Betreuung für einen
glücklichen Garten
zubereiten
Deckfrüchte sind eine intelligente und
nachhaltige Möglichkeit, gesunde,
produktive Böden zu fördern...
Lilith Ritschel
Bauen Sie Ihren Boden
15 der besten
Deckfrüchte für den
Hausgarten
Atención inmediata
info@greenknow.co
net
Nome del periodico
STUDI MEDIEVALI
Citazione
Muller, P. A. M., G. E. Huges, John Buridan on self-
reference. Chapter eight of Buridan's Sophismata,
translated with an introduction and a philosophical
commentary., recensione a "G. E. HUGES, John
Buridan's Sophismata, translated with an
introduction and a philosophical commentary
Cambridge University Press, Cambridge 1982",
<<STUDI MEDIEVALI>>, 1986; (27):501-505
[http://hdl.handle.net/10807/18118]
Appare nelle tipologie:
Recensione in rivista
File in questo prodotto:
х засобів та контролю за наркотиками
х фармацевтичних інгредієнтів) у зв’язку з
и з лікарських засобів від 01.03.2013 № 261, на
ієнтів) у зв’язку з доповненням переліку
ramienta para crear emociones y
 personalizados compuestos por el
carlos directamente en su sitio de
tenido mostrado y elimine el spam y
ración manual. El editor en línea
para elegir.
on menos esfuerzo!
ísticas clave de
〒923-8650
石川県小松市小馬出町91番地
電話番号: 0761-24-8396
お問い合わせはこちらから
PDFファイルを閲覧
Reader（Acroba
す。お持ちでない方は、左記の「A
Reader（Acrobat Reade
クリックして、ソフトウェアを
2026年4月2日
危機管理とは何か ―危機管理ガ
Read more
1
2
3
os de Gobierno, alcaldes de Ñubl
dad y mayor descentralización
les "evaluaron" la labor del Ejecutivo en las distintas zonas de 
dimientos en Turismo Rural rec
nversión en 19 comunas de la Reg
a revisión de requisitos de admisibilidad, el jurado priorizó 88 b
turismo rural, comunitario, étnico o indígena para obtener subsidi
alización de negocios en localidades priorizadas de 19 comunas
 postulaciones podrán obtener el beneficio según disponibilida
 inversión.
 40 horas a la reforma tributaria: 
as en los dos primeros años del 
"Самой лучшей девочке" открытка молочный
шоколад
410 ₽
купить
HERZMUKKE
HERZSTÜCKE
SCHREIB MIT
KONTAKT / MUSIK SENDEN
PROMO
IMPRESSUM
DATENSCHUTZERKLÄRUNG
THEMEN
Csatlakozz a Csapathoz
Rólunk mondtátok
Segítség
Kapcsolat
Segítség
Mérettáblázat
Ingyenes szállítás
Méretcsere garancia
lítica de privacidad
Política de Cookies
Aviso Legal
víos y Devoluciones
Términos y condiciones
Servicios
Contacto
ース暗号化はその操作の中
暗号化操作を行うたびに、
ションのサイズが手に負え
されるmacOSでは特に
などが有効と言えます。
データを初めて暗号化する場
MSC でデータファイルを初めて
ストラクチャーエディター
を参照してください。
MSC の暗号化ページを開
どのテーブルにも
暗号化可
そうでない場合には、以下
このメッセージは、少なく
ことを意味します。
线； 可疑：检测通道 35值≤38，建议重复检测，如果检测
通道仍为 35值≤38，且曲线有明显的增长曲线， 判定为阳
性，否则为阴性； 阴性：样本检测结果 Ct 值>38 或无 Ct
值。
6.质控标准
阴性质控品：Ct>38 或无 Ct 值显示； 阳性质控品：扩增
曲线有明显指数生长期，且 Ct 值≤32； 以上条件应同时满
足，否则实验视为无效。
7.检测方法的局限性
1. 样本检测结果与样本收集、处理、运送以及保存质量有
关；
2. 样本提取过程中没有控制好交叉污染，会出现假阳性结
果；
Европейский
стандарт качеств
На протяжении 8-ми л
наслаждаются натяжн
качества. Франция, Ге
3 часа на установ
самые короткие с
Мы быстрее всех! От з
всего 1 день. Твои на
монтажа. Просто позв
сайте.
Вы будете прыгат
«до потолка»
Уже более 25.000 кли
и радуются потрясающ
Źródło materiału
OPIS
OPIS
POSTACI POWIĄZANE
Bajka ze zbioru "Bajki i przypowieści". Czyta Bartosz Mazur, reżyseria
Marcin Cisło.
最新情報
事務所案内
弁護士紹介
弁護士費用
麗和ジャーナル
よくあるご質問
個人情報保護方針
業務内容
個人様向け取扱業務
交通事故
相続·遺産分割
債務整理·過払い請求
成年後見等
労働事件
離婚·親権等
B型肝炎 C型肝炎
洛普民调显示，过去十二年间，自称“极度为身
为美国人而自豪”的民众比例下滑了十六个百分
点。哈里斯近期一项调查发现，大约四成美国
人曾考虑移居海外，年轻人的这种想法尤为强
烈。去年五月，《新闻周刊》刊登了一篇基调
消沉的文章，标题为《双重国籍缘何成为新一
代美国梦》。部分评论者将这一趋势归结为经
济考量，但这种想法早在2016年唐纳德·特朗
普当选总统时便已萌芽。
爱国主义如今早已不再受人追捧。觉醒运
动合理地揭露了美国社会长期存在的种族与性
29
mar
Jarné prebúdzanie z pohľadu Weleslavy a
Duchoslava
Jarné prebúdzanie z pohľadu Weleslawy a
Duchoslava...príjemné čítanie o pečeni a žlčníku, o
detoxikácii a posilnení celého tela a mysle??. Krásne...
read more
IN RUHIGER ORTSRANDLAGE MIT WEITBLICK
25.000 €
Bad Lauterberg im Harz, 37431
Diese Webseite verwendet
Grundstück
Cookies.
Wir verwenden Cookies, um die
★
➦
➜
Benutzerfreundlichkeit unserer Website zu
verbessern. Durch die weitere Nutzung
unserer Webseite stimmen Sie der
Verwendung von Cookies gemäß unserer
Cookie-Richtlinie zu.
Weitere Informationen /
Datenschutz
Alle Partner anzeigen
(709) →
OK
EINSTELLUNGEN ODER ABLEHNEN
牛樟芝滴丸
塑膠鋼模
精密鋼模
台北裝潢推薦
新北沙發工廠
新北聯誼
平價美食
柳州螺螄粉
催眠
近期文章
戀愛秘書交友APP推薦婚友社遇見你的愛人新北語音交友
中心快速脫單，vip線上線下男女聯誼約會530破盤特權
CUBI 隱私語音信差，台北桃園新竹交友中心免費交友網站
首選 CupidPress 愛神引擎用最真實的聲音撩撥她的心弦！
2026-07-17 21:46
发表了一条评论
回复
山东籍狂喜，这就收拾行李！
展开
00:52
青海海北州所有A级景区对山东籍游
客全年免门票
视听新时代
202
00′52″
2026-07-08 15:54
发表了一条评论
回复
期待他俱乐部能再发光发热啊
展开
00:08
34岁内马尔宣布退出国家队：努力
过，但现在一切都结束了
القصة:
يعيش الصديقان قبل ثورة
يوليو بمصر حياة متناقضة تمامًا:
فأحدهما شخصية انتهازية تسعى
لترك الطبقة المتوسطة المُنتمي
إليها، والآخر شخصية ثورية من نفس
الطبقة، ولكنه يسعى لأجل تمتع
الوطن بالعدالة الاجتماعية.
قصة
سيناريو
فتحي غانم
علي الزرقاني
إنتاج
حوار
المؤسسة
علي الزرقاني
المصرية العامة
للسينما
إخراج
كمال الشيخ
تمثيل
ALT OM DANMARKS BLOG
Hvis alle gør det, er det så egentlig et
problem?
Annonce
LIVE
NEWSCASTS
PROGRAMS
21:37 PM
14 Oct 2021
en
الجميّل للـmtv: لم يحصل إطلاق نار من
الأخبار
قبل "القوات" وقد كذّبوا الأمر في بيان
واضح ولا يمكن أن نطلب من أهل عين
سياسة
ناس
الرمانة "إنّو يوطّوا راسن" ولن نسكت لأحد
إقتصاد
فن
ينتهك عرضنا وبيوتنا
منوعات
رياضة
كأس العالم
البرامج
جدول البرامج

PROBLEM DETAILS: Render all of the lines above as a numbered list, leaving out any blank lines.

THE COMPLETED TASK:
1. Betreuung für einen
2. glücklichen Garten
3. zubereiten
4. Deckfrüchte sind eine intelligente und
5. nachhaltige Möglichkeit, gesunde,
6. produktive Böden zu fördern...
7. Lilith Ritschel
8. Bauen Sie Ihren Boden
9. 15 der besten
10. Deckfrüchte für den
11. Hausgarten
12. Atención inmediata
13. info@greenknow.co
14. net
15. Nome del periodico
16. STUDI MEDIEVALI
17. Citazione
18. Muller, P. A. M., G. E. Huges, John Buridan on self-
19. reference. Chapter eight of Buridan's Sophismata,
20. translated with an introduction and a philosophical
21. commentary., recensione a "G. E. HUGES, John
22. Buridan's Sophismata, translated with an
23. introduction and a philosophical commentary
24. Cambridge University Press, Cambridge 1982",
25. <<STUDI MEDIEVALI>>, 1986; (27):501-505
26. [http://hdl.handle.net/10807/18118]
27. Appare nelle tipologie:
28. Recensione in rivista
29. File in questo prodotto:
30. х засобів та контролю за наркотиками
31. х фармацевтичних інгредієнтів) у зв’язку з
32. и з лікарських засобів від 01.03.2013 № 261, на
33. ієнтів) у зв’язку з доповненням переліку
34. ramienta para crear emociones y
35.  personalizados compuestos por el
36. carlos directamente en su sitio de
37. tenido mostrado y elimine el spam y
38. ración manual. El editor en línea
39. para elegir.
40. on menos esfuerzo!
41. ísticas clave de
42. 〒923-8650
43. 石川県小松市小馬出町91番地
44. 電話番号: 0761-24-8396
45. お問い合わせはこちらから
46. PDFファイルを閲覧
47. Reader（Acroba
48. す。お持ちでない方は、左記の「A
49. Reader（Acrobat Reade
50. クリックして、ソフトウェアを
51. 2026年4月2日
52. 危機管理とは何か ―危機管理ガ
53. Read more
54. 1
55. 2
56. 3
57. os de Gobierno, alcaldes de Ñubl
58. dad y mayor descentralización
59. les "evaluaron" la labor del Ejecutivo en las distintas zonas de 
60. dimientos en Turismo Rural rec
61. nversión en 19 comunas de la Reg
62. a revisión de requisitos de admisibilidad, el jurado priorizó 88 b
63. turismo rural, comunitario, étnico o indígena para obtener subsidi
64. alización de negocios en localidades priorizadas de 19 comunas
65.  postulaciones podrán obtener el beneficio según disponibilida
66.  inversión.
67.  40 horas a la reforma tributaria: 
68. as en los dos primeros años del 
69. "Самой лучшей девочке" открытка молочный
70. шоколад
71. 410 ₽
72. купить
73. HERZMUKKE
74. HERZSTÜCKE
75. SCHREIB MIT
76. KONTAKT / MUSIK SENDEN
77. PROMO
78. IMPRESSUM
79. DATENSCHUTZERKLÄRUNG
80. THEMEN
81. Csatlakozz a Csapathoz
82. Rólunk mondtátok
83. Segítség
84. Kapcsolat
85. Segítség
86. Mérettáblázat
87. Ingyenes szállítás
88. Méretcsere garancia
89. lítica de privacidad
90. Política de Cookies
91. Aviso Legal
92. víos y Devoluciones
93. Términos y condiciones
94. Servicios
95. Contacto
96. ース暗号化はその操作の中
97. 暗号化操作を行うたびに、
98. ションのサイズが手に負え
99. されるmacOSでは特に
100. などが有効と言えます。
101. データを初めて暗号化する場
102. MSC でデータファイルを初めて
103. ストラクチャーエディター
104. を参照してください。
105. MSC の暗号化ページを開
106. どのテーブルにも
107. 暗号化可
108. そうでない場合には、以下
109. このメッセージは、少なく
110. ことを意味します。
111. 线； 可疑：检测通道 35值≤38，建议重复检测，如果检测
112. 通道仍为 35值≤38，且曲线有明显的增长曲线， 判定为阳
113. 性，否则为阴性； 阴性：样本检测结果 Ct 值>38 或无 Ct
114. 值。
115. 6.质控标准
116. 阴性质控品：Ct>38 或无 Ct 值显示； 阳性质控品：扩增
117. 曲线有明显指数生长期，且 Ct 值≤32； 以上条件应同时满
118. 足，否则实验视为无效。
119. 7.检测方法的局限性
120. 1. 样本检测结果与样本收集、处理、运送以及保存质量有
121. 关；
122. 2. 样本提取过程中没有控制好交叉污染，会出现假阳性结
123. 果；
124. Европейский
125. стандарт качеств
126. На протяжении 8-ми л
127. наслаждаются натяжн
128. качества. Франция, Ге
129. 3 часа на установ
130. самые короткие с
131. Мы быстрее всех! От з
132. всего 1 день. Твои на
133. монтажа. Просто позв
134. сайте.
135. Вы будете прыгат
136. «до потолка»
137. Уже более 25.000 кли
138. и радуются потрясающ
139. Źródło materiału
140. OPIS
141. OPIS
142. POSTACI POWIĄZANE
143. Bajka ze zbioru "Bajki i przypowieści". Czyta Bartosz Mazur, reżyseria
144. Marcin Cisło.
145. 最新情報
146. 事務所案内
147. 弁護士紹介
148. 弁護士費用
149. 麗和ジャーナル
150. よくあるご質問
151. 個人情報保護方針
152. 業務内容
153. 個人様向け取扱業務
154. 交通事故
155. 相続·遺産分割
156. 債務整理·過払い請求
157. 成年後見等
158. 労働事件
159. 離婚·親権等
160. B型肝炎 C型肝炎
161. 洛普民调显示，过去十二年间，自称“极度为身
162. 为美国人而自豪”的民众比例下滑了十六个百分
163. 点。哈里斯近期一项调查发现，大约四成美国
164. 人曾考虑移居海外，年轻人的这种想法尤为强
165. 烈。去年五月，《新闻周刊》刊登了一篇基调
166. 消沉的文章，标题为《双重国籍缘何成为新一
167. 代美国梦》。部分评论者将这一趋势归结为经
168. 济考量，但这种想法早在2016年唐纳德·特朗
169. 普当选总统时便已萌芽。
170. 爱国主义如今早已不再受人追捧。觉醒运
171. 动合理地揭露了美国社会长期存在的种族与性
172. 29
173. mar
174. Jarné prebúdzanie z pohľadu Weleslavy a
175. Duchoslava
176. Jarné prebúdzanie z pohľadu Weleslawy a
177. Duchoslava...príjemné čítanie o pečeni a žlčníku, o
178. detoxikácii a posilnení celého tela a mysle??. Krásne...
179. read more
180. IN RUHIGER ORTSRANDLAGE MIT WEITBLICK
181. 25.000 €
182. Bad Lauterberg im Harz, 37431
183. Diese Webseite verwendet
184. Grundstück
185. Cookies.
186. Wir verwenden Cookies, um die
187. ★
188. ➦
189. ➜
190. Benutzerfreundlichkeit unserer Website zu
191. verbessern. Durch die weitere Nutzung
192. unserer Webseite stimmen Sie der
193. Verwendung von Cookies gemäß unserer
194. Cookie-Richtlinie zu.
195. Weitere Informationen /
196. Datenschutz
197. Alle Partner anzeigen
198. (709) →
199. OK
200. EINSTELLUNGEN ODER ABLEHNEN
201. 牛樟芝滴丸
202. 塑膠鋼模
203. 精密鋼模
204. 台北裝潢推薦
205. 新北沙發工廠
206. 新北聯誼
207. 平價美食
208. 柳州螺螄粉
209. 催眠
210. 近期文章
211. 戀愛秘書交友APP推薦婚友社遇見你的愛人新北語音交友
212. 中心快速脫單，vip線上線下男女聯誼約會530破盤特權
213. CUBI 隱私語音信差，台北桃園新竹交友中心免費交友網站
214. 首選 CupidPress 愛神引擎用最真實的聲音撩撥她的心弦！
215. 2026-07-17 21:46
216. 发表了一条评论
217. 回复
218. 山东籍狂喜，这就收拾行李！
219. 展开
220. 00:52
221. 青海海北州所有A级景区对山东籍游
222. 客全年免门票
223. 视听新时代
224. 202
225. 00′52″
226. 2026-07-08 15:54
227. 发表了一条评论
228. 回复
229. 期待他俱乐部能再发光发热啊
230. 展开
231. 00:08
232. 34岁内马尔宣布退出国家队：努力
233. 过，但现在一切都结束了
234. القصة:
235. يعيش الصديقان قبل ثورة
236. يوليو بمصر حياة متناقضة تمامًا:
237. فأحدهما شخصية انتهازية تسعى
238. لترك الطبقة المتوسطة المُنتمي
239. إليها، والآخر شخصية ثورية من نفس
240. الطبقة، ولكنه يسعى لأجل تمتع
241. الوطن بالعدالة الاجتماعية.
242. قصة
243. سيناريو
244. فتحي غانم
245. علي الزرقاني
246. إنتاج
247. حوار
248. المؤسسة
249. علي الزرقاني
250. المصرية العامة
251. للسينما
252. إخراج
253. كمال الشيخ
254. تمثيل
255. ALT OM DANMARKS BLOG
256. Hvis alle gør det, er det så egentlig et
257. problem?
258. Annonce
259. LIVE
260. NEWSCASTS
261. PROGRAMS
262. 21:37 PM
263. 14 Oct 2021
264. en
265. الجميّل للـmtv: لم يحصل إطلاق نار من
266. الأخبار
267. قبل "القوات" وقد كذّبوا الأمر في بيان
268. واضح ولا يمكن أن نطلب من أهل عين
269. سياسة
270. ناس
271. الرمانة "إنّو يوطّوا راسن" ولن نسكت لأحد
272. إقتصاد
273. فن
274. ينتهك عرضنا وبيوتنا
275. منوعات
276. رياضة
277. كأس العالم
278. البرامج
279. جدول البرامج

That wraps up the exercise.